TASK PROMPT — From the entries below, retype only the lines from the one with "index tip: (398, 164)" through the one with "pinky tip: (527, 352)", exactly as written.
___ GIVEN DATA
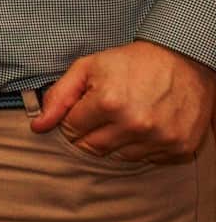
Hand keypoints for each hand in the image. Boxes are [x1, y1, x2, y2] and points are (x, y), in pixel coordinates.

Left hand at [32, 39, 215, 162]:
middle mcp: (135, 125)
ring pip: (119, 157)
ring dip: (116, 141)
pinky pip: (147, 160)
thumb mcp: (88, 68)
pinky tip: (146, 126)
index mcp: (109, 103)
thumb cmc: (131, 62)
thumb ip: (59, 96)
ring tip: (125, 117)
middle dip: (90, 132)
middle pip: (93, 148)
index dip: (73, 119)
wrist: (184, 61)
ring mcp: (161, 139)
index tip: (83, 108)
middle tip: (101, 114)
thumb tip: (37, 126)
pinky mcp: (181, 149)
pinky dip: (142, 147)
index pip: (71, 130)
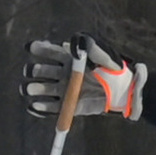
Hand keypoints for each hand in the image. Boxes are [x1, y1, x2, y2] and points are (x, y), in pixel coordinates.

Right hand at [23, 35, 146, 120]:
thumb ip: (89, 46)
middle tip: (34, 71)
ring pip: (42, 89)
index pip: (49, 51)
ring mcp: (64, 90)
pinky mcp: (69, 107)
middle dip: (34, 71)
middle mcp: (62, 73)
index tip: (31, 47)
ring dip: (34, 89)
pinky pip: (51, 109)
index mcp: (68, 58)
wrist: (124, 91)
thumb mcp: (103, 53)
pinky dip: (41, 109)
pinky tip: (35, 106)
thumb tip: (74, 48)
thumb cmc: (114, 68)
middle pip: (41, 71)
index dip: (38, 48)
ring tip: (31, 89)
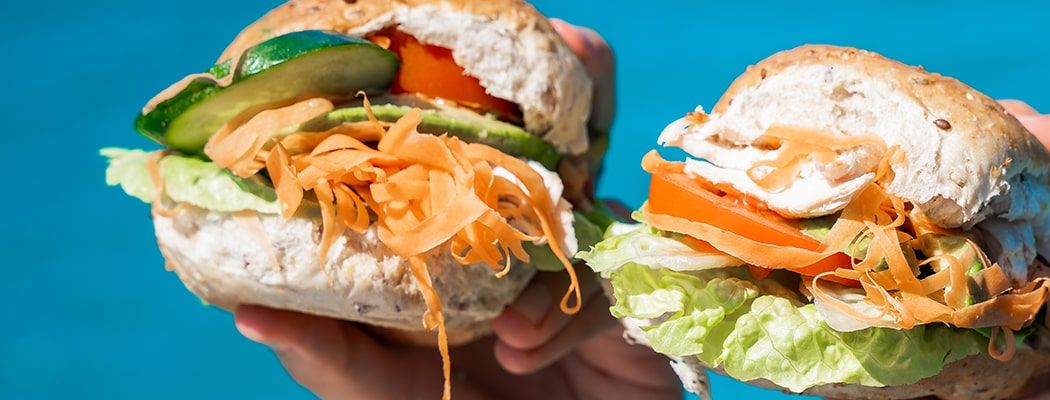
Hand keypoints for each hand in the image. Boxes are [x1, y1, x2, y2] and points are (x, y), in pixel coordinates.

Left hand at [232, 21, 680, 399]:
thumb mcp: (378, 393)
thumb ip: (326, 353)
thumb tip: (243, 313)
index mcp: (451, 253)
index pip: (443, 184)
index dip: (428, 166)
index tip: (398, 164)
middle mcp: (510, 250)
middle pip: (516, 184)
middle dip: (502, 201)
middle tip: (473, 228)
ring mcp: (566, 271)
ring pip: (563, 227)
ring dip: (531, 279)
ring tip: (503, 337)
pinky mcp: (620, 301)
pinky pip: (602, 278)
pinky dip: (567, 313)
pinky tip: (527, 352)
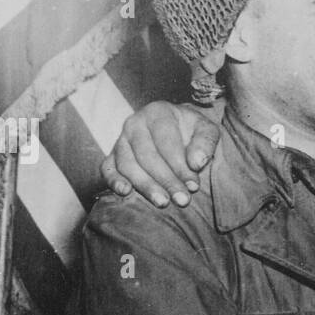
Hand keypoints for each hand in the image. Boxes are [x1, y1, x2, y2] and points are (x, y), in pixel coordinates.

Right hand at [100, 100, 223, 206]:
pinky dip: (114, 181)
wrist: (176, 131)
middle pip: (147, 155)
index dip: (179, 165)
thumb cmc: (192, 132)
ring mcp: (121, 140)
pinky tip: (125, 192)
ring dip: (145, 186)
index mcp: (157, 112)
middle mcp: (134, 124)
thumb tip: (196, 163)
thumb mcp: (206, 130)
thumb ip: (205, 142)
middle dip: (166, 180)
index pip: (166, 141)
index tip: (193, 186)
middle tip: (182, 200)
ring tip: (163, 202)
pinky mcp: (112, 157)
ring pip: (128, 165)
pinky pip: (107, 169)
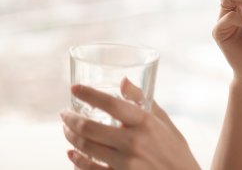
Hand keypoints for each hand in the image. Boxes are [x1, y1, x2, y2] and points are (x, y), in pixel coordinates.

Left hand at [61, 79, 199, 169]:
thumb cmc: (175, 148)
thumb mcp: (164, 121)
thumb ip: (142, 100)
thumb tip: (123, 81)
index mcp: (145, 122)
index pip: (110, 103)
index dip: (88, 94)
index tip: (74, 88)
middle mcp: (133, 142)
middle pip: (90, 128)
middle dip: (71, 119)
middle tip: (65, 114)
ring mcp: (125, 163)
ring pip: (86, 148)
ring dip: (71, 136)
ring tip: (67, 130)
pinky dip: (77, 160)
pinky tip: (72, 153)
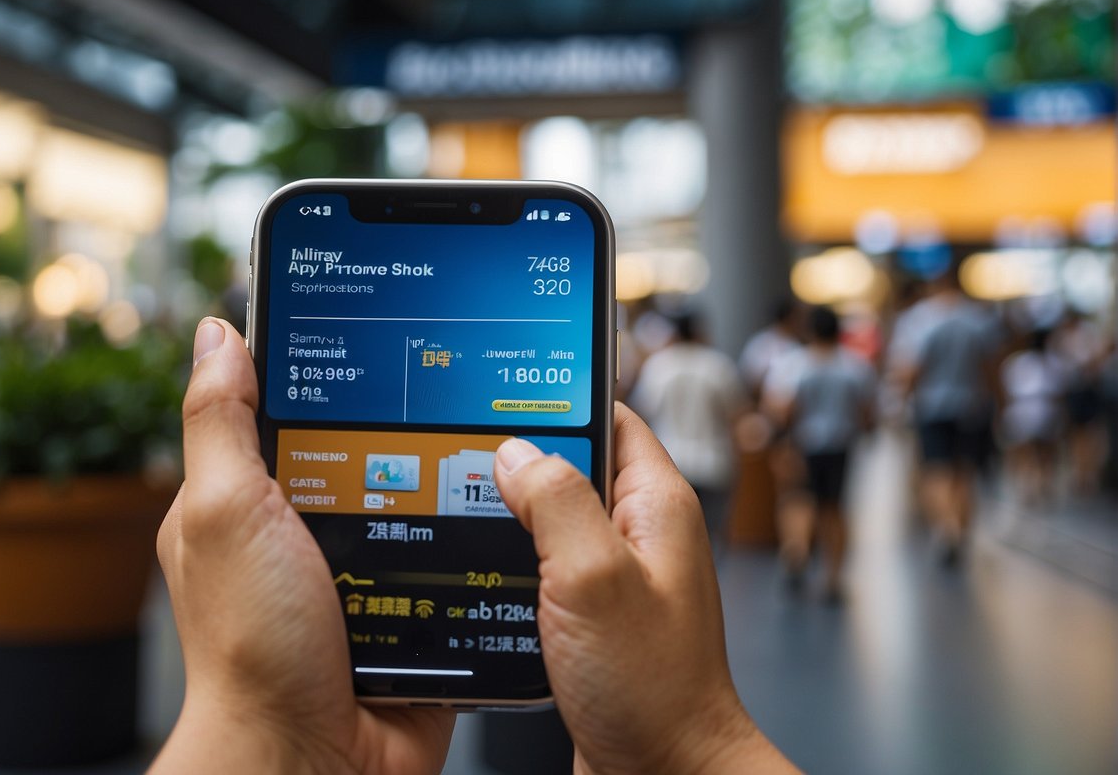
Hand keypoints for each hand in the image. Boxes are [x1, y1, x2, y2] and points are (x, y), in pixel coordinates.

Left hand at [151, 318, 453, 774]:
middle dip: (406, 426)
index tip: (375, 328)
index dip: (325, 368)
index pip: (289, 408)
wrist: (313, 759)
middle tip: (452, 388)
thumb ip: (219, 423)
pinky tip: (502, 513)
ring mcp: (365, 569)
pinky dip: (476, 540)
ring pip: (421, 497)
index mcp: (252, 500)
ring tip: (491, 448)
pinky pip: (456, 554)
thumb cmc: (251, 649)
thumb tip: (217, 334)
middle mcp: (307, 531)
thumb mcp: (223, 513)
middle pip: (367, 448)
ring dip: (450, 482)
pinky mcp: (413, 605)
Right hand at [494, 405, 796, 774]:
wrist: (664, 773)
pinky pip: (545, 568)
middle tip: (468, 462)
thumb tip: (513, 452)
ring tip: (466, 514)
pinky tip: (482, 572)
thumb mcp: (596, 577)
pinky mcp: (591, 616)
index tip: (505, 394)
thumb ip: (557, 501)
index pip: (609, 415)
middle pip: (573, 465)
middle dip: (521, 462)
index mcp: (657, 505)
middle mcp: (639, 534)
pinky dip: (512, 564)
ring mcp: (615, 576)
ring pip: (553, 519)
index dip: (558, 399)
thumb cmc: (654, 691)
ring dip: (511, 517)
______
EXERCISE RESPONSE —
index tip: (398, 164)
middle mcp: (510, 250)
middle pip: (516, 184)
middle dip: (502, 201)
middle tip: (473, 228)
ring mcp: (566, 271)
ring pip: (563, 227)
ring dip: (531, 279)
ring tip: (503, 337)
pinky mcp: (620, 301)
pinky pip: (602, 278)
pinky dip: (567, 313)
pinky tip: (527, 352)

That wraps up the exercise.